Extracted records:
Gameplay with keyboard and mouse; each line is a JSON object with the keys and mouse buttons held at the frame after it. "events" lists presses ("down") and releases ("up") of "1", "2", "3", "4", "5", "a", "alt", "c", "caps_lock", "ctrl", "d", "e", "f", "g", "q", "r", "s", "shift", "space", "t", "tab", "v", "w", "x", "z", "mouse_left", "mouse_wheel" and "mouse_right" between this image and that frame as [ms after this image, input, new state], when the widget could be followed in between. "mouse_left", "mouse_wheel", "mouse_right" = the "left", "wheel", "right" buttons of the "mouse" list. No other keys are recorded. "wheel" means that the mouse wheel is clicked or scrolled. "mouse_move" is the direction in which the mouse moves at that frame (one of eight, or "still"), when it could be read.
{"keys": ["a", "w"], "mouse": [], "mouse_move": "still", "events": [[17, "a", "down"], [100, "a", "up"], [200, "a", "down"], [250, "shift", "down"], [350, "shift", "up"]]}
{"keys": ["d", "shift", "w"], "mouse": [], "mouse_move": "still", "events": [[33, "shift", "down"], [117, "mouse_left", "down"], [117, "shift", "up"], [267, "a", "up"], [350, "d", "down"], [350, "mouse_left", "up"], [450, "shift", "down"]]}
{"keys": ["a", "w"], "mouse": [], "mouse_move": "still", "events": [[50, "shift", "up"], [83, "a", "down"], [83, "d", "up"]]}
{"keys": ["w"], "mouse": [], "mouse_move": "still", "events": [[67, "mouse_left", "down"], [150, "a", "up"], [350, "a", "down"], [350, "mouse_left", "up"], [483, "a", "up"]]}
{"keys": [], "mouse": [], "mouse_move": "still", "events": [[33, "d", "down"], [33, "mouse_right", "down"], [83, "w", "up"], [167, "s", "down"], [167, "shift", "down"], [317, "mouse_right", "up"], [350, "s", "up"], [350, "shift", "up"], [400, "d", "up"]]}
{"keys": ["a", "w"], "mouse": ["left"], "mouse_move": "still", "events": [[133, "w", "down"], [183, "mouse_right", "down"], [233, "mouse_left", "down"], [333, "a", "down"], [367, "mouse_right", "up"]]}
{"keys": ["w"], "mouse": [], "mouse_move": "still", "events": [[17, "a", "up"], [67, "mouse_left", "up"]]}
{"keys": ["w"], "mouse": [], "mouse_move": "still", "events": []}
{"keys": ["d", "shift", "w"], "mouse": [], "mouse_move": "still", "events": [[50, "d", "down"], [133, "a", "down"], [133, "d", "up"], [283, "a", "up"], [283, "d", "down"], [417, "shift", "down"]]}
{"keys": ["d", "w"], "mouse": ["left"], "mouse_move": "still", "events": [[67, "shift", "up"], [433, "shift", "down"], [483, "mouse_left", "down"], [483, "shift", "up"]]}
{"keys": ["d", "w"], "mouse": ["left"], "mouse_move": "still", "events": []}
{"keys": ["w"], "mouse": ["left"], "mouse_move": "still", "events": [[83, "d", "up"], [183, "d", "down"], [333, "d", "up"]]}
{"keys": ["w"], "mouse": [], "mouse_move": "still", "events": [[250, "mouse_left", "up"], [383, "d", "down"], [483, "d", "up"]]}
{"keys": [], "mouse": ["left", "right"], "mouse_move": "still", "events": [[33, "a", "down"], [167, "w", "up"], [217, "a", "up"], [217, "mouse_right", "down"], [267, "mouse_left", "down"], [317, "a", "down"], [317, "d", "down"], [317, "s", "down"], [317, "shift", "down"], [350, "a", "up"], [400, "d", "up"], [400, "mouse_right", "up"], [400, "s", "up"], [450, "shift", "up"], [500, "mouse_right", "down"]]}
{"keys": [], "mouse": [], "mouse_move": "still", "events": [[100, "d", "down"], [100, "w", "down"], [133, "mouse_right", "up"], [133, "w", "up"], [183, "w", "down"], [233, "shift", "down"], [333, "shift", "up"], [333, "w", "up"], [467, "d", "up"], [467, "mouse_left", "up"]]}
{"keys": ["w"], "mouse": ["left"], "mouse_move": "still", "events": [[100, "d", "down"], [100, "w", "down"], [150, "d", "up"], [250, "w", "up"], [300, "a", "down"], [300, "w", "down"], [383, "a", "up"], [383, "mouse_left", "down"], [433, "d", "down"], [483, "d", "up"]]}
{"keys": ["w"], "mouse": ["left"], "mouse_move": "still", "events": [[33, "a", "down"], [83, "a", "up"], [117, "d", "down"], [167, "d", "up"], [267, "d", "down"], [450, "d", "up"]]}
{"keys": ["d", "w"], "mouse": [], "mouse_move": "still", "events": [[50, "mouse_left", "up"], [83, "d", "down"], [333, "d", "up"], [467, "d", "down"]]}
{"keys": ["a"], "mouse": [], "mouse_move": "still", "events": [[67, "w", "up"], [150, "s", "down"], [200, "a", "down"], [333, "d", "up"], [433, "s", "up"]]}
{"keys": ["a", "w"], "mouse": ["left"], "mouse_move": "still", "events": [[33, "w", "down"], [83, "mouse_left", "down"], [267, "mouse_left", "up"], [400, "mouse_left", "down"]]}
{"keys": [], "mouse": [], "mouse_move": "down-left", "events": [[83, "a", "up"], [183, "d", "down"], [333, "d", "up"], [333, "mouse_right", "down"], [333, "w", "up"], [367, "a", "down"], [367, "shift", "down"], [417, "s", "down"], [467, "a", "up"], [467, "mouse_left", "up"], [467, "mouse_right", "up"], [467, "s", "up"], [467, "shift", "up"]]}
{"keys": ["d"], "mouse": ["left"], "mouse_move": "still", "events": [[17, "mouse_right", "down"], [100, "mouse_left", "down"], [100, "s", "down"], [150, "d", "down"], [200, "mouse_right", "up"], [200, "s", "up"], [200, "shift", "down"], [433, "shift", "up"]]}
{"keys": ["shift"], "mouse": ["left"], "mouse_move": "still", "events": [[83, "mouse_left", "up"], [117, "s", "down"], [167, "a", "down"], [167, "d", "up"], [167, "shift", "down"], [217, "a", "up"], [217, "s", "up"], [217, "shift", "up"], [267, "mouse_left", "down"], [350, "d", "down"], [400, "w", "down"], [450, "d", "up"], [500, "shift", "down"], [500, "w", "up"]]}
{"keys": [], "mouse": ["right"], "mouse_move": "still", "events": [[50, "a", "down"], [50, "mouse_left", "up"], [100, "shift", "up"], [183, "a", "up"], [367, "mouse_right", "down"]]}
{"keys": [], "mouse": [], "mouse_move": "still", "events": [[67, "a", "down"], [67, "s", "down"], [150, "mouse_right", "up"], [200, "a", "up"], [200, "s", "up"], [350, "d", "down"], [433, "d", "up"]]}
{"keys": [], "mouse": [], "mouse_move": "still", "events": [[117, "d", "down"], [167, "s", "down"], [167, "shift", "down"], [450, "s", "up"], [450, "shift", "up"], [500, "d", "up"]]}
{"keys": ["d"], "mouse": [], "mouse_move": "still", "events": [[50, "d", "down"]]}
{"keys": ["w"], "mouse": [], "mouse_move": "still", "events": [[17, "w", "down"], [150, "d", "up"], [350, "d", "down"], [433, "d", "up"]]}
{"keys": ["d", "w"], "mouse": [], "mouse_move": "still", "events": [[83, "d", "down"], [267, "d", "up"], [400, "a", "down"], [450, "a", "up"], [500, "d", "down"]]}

:: EXERCISE ::
Every entry should be output again exactly as written.

:: ANSWER FOR THE TASK ::
Gameplay with keyboard and mouse; each line is a JSON object with the keys and mouse buttons held at the frame after it. "events" lists presses ("down") and releases ("up") of "1", "2", "3", "4", "5", "a", "alt", "c", "caps_lock", "ctrl", "d", "e", "f", "g", "q", "r", "s", "shift", "space", "t", "tab", "v", "w", "x", "z", "mouse_left", "mouse_wheel" and "mouse_right" between this image and that frame as [ms after this image, input, new state], when the widget could be followed in between. "mouse_left", "mouse_wheel", "mouse_right" = the "left", "wheel", "right" buttons of the "mouse" list. No other keys are recorded. "wheel" means that the mouse wheel is clicked or scrolled. "mouse_move" is the direction in which the mouse moves at that frame (one of eight, or "still"), when it could be read.
{"keys": ["a", "w"], "mouse": [], "mouse_move": "still", "events": [[17, "a", "down"], [100, "a", "up"], [200, "a", "down"], [250, "shift", "down"], [350, "shift", "up"]]}
{"keys": ["d", "shift", "w"], "mouse": [], "mouse_move": "still", "events": [[33, "shift", "down"], [117, "mouse_left", "down"], [117, "shift", "up"], [267, "a", "up"], [350, "d", "down"], [350, "mouse_left", "up"], [450, "shift", "down"]]}
{"keys": ["a", "w"], "mouse": [], "mouse_move": "still", "events": [[50, "shift", "up"], [83, "a", "down"], [83, "d", "up"]]}
{"keys": ["w"], "mouse": [], "mouse_move": "still", "events": [[67, "mouse_left", "down"], [150, "a", "up"], [350, "a", "down"], [350, "mouse_left", "up"], [483, "a", "up"]]}
{"keys": [], "mouse": [], "mouse_move": "still", "events": [[33, "d", "down"], [33, "mouse_right", "down"], [83, "w", "up"], [167, "s", "down"], [167, "shift", "down"], [317, "mouse_right", "up"], [350, "s", "up"], [350, "shift", "up"], [400, "d", "up"]]}
{"keys": ["a", "w"], "mouse": ["left"], "mouse_move": "still", "events": [[133, "w", "down"], [183, "mouse_right", "down"], [233, "mouse_left", "down"], [333, "a", "down"], [367, "mouse_right", "up"]]}
{"keys": ["w"], "mouse": [], "mouse_move": "still", "events": [[17, "a", "up"], [67, "mouse_left", "up"]]}
{"keys": ["w"], "mouse": [], "mouse_move": "still", "events": []}
{"keys": ["d", "shift", "w"], "mouse": [], "mouse_move": "still", "events": [[50, "d", "down"], [133, "a", "down"], [133, "d", "up"], [283, "a", "up"], [283, "d", "down"], [417, "shift", "down"]]}
{"keys": ["d", "w"], "mouse": ["left"], "mouse_move": "still", "events": [[67, "shift", "up"], [433, "shift", "down"], [483, "mouse_left", "down"], [483, "shift", "up"]]}
{"keys": ["d", "w"], "mouse": ["left"], "mouse_move": "still", "events": []}
{"keys": ["w"], "mouse": ["left"], "mouse_move": "still", "events": [[83, "d", "up"], [183, "d", "down"], [333, "d", "up"]]}
{"keys": ["w"], "mouse": [], "mouse_move": "still", "events": [[250, "mouse_left", "up"], [383, "d", "down"], [483, "d", "up"]]}
{"keys": [], "mouse": ["left", "right"], "mouse_move": "still", "events": [[33, "a", "down"], [167, "w", "up"], [217, "a", "up"], [217, "mouse_right", "down"], [267, "mouse_left", "down"], [317, "a", "down"], [317, "d", "down"], [317, "s", "down"], [317, "shift", "down"], [350, "a", "up"], [400, "d", "up"], [400, "mouse_right", "up"], [400, "s", "up"], [450, "shift", "up"], [500, "mouse_right", "down"]]}
{"keys": [], "mouse": [], "mouse_move": "still", "events": [[100, "d", "down"], [100, "w", "down"], [133, "mouse_right", "up"], [133, "w", "up"], [183, "w", "down"], [233, "shift", "down"], [333, "shift", "up"], [333, "w", "up"], [467, "d", "up"], [467, "mouse_left", "up"]]}
{"keys": ["w"], "mouse": ["left"], "mouse_move": "still", "events": [[100, "d", "down"], [100, "w", "down"], [150, "d", "up"], [250, "w", "up"], [300, "a", "down"], [300, "w", "down"], [383, "a", "up"], [383, "mouse_left", "down"], [433, "d", "down"], [483, "d", "up"]]}
{"keys": ["w"], "mouse": ["left"], "mouse_move": "still", "events": [[33, "a", "down"], [83, "a", "up"], [117, "d", "down"], [167, "d", "up"], [267, "d", "down"], [450, "d", "up"]]}
{"keys": ["d", "w"], "mouse": [], "mouse_move": "still", "events": [[50, "mouse_left", "up"], [83, "d", "down"], [333, "d", "up"], [467, "d", "down"]]}
{"keys": ["a"], "mouse": [], "mouse_move": "still", "events": [[67, "w", "up"], [150, "s", "down"], [200, "a", "down"], [333, "d", "up"], [433, "s", "up"]]}
{"keys": ["a", "w"], "mouse": ["left"], "mouse_move": "still", "events": [[33, "w", "down"], [83, "mouse_left", "down"], [267, "mouse_left", "up"], [400, "mouse_left", "down"]]}
{"keys": [], "mouse": [], "mouse_move": "down-left", "events": [[83, "a", "up"], [183, "d", "down"], [333, "d", "up"], [333, "mouse_right", "down"], [333, "w", "up"], [367, "a", "down"], [367, "shift", "down"], [417, "s", "down"], [467, "a", "up"], [467, "mouse_left", "up"], [467, "mouse_right", "up"], [467, "s", "up"], [467, "shift", "up"]]}
{"keys": ["d"], "mouse": ["left"], "mouse_move": "still", "events": [[17, "mouse_right", "down"], [100, "mouse_left", "down"], [100, "s", "down"], [150, "d", "down"], [200, "mouse_right", "up"], [200, "s", "up"], [200, "shift", "down"], [433, "shift", "up"]]}
{"keys": ["shift"], "mouse": ["left"], "mouse_move": "still", "events": [[83, "mouse_left", "up"], [117, "s", "down"], [167, "a", "down"], [167, "d", "up"], [167, "shift", "down"], [217, "a", "up"], [217, "s", "up"], [217, "shift", "up"], [267, "mouse_left", "down"], [350, "d", "down"], [400, "w", "down"], [450, "d", "up"], [500, "shift", "down"], [500, "w", "up"]]}
{"keys": [], "mouse": ["right"], "mouse_move": "still", "events": [[50, "a", "down"], [50, "mouse_left", "up"], [100, "shift", "up"], [183, "a", "up"], [367, "mouse_right", "down"]]}
{"keys": [], "mouse": [], "mouse_move": "still", "events": [[67, "a", "down"], [67, "s", "down"], [150, "mouse_right", "up"], [200, "a", "up"], [200, "s", "up"], [350, "d", "down"], [433, "d", "up"]]}
{"keys": [], "mouse": [], "mouse_move": "still", "events": [[117, "d", "down"], [167, "s", "down"], [167, "shift", "down"], [450, "s", "up"], [450, "shift", "up"], [500, "d", "up"]]}
{"keys": ["d"], "mouse": [], "mouse_move": "still", "events": [[50, "d", "down"]]}
{"keys": ["w"], "mouse": [], "mouse_move": "still", "events": [[17, "w", "down"], [150, "d", "up"], [350, "d", "down"], [433, "d", "up"]]}
{"keys": ["d", "w"], "mouse": [], "mouse_move": "still", "events": [[83, "d", "down"], [267, "d", "up"], [400, "a", "down"], [450, "a", "up"], [500, "d", "down"]]}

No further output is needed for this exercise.